Gainesville coach Bruce Miller will be the first to tell you how big last week’s win over Buford was.
When the final seconds ticked off, the joy and the relief were visible in the players streaming off the sidelines and in the assistant coaches pumping fists and slapping high-fives in the their perch above the visitors’ bleachers.
From off the shoulders and on the face of Miller, angst dissipated.
The Red Elephants had never beaten Buford in four previous tries, all under Miller’s watch.
“It hadn’t even been close,” Miller said. “This was something that needed to happen, because it hadn’t been much of a rivalry.”
When the win finally came, Miller compared the feeling to Christmas morning — just as exhilarating and even more fleeting.
Such is the life of a coach.
Miller’s week ends when he goes to sleep sometime in the wee hours of Saturday morning. The next week starts at 7 a.m., when he rolls out of bed, checks the scores around the area from the previous night, then heads to the film room to break down what transpired 12 hours ago.

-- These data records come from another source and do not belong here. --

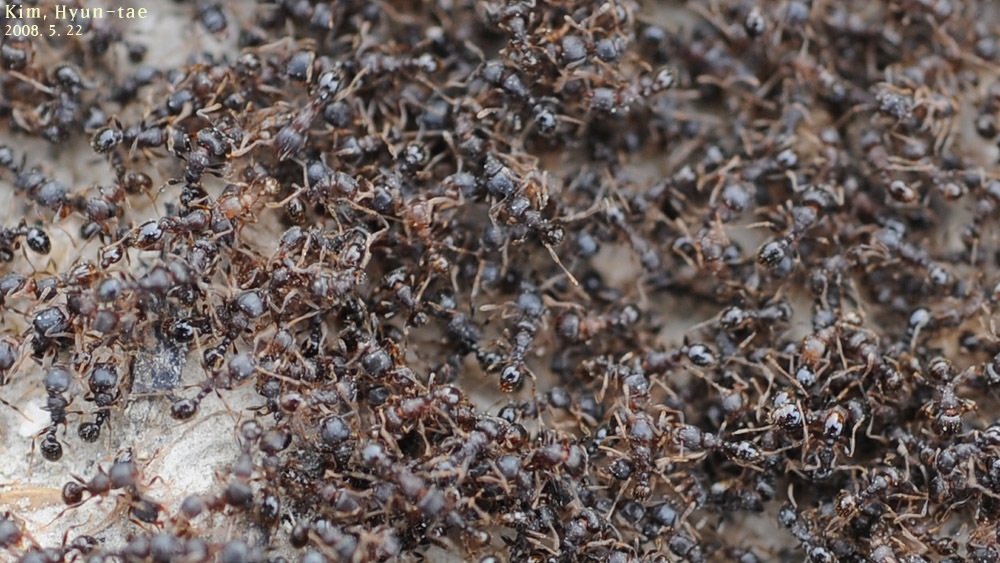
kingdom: Animalia
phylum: Arthropoda
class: Insecta
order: Hymenoptera
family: Formicidae
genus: Tetramorium
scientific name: Tetramorium tsushimae
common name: Ant
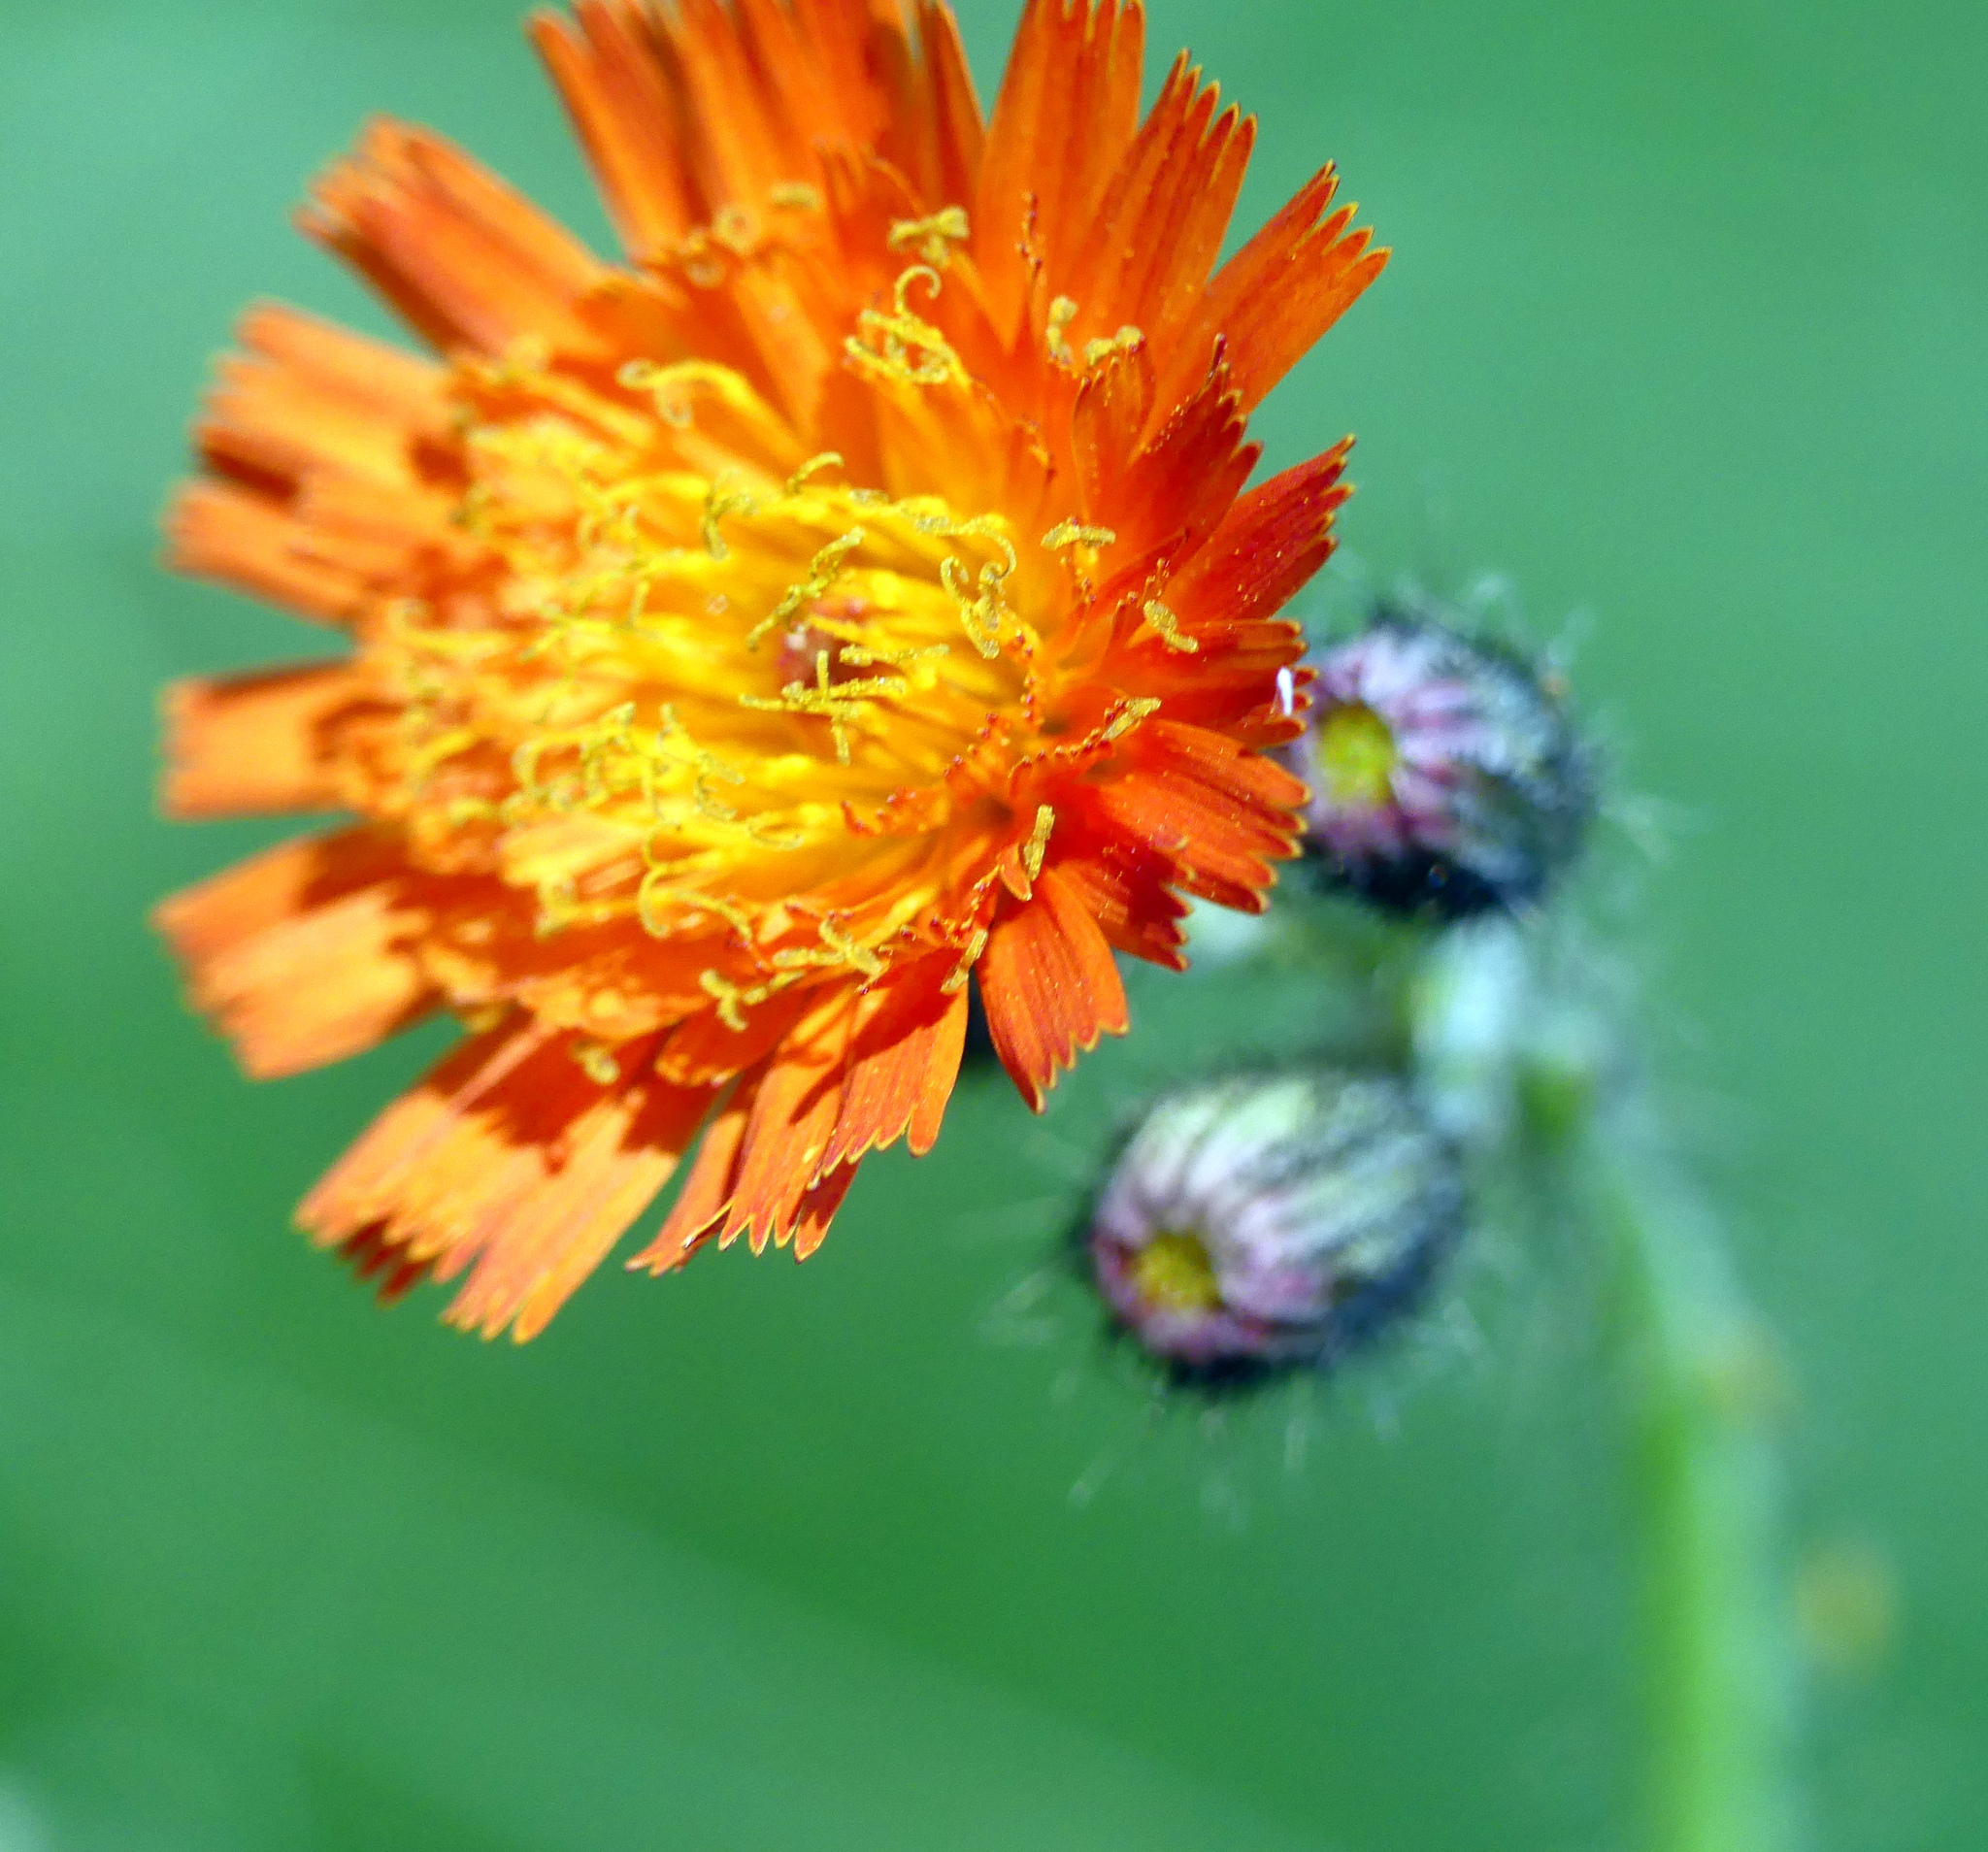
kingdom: Plantae
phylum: Tracheophyta
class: Magnoliopsida
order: Asterales
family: Asteraceae
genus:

Once the film is done, once the good and bad have been noted, it’s on to preparing for the next opponent, and on to the myriad other duties that come with overseeing a marquee program in the era of the televised high school game.
Miller’s office tells the tale of a man who hasn’t had a day off since July 4 and hopes to not have another one until Christmas break. Papers are piled high, boxes are stacked up, the phone rings, players and assistant coaches pop in and out, as do journalists and camera crews, each with their own demands on his time.
It can be a grind, he admits, though one would be hard-pressed to deduce as much from the coach’s demeanor.
For every ringing phone, for every player, for every member of the media, Miller accommodates without betraying a hint of the inconvenience we surely must be.
“I just roll with the punches,” Miller said. “It’s part of managing a program. I still like the daily stuff that comes with it.”
Elsewhere around the office, clues reveal more about the man whose teams have never missed the playoffs in his 10 years at Gainesville.
On the whiteboard, adjacent to the offensive two-deep and scattered Xs and Os, a quote: “Be demanding, not demeaning.”
In the top left corner of the same board:
Noticeably absent: Wins, region championships, etc., but those have come in bunches, too, as evidenced by the wall covered in Coach of Year plaques.
“I’ve been blessed,” Miller said. “We’ve got a great coaching staff with guys that aren’t just good coaches, they’re good at handling their responsibilities, and I delegate a lot.
“We’ve got a great school system that lets you coach, and I still like to coach, I don’t want to just be the CEO, I like to have a hand in the gameplan and coach, and here the school wants you to coach. I don’t have to deal with marking the field and other things guys at other schools have to do.
“And we’ve got a great community. You’re in a fishbowl here, but they like you as long as you’re winning,” he added with a knowing grin.
Winning hasn’t been a problem under Miller. The Red Elephants have won four straight region titles and advanced to the state semifinals or beyond in two of the last three years.
Now that Gainesville has jumped up two classifications to AAAAA, the challenge will be greater. But don’t expect Miller to back down — or slow down — any time soon. At the end of each season, Miller said he takes some time to get past the fatigue. Then he asks himself if he’s up for another year.
“And the answer keeps coming back yes,” he said. “But I’m getting asked that more and more these days.”
When this writer spoke with Miller shortly after the Red Elephants’ heartbreaking 13-12 loss in the 2009 state championship game, I thought it was the last time we’d see him with the trademark “G” embroidered on the ever-present red-and-white polo shirt.
He’d gotten so agonizingly close to the one career goal he’s yet to achieve and was losing one of the most talented senior classes he’d ever had. He looked tired, deflated — not at all the norm for the energetic veteran of 40 autumns on the high school sidelines.
But retirement, he said, never crossed his mind.
“I’m too stubborn,” Miller said. “There are people who think I’ll retire when (star Gainesville quarterback) Deshaun (Watson) goes, but I’m just stubborn enough to come back and show them that life goes on. I like the challenge of it.”
For Gainesville High School — its present and its future — it’d be a good thing if Miller keeps finding those challenges and keeps answering in the affirmative at the end of every season.
He’s not the only one who’s been blessed.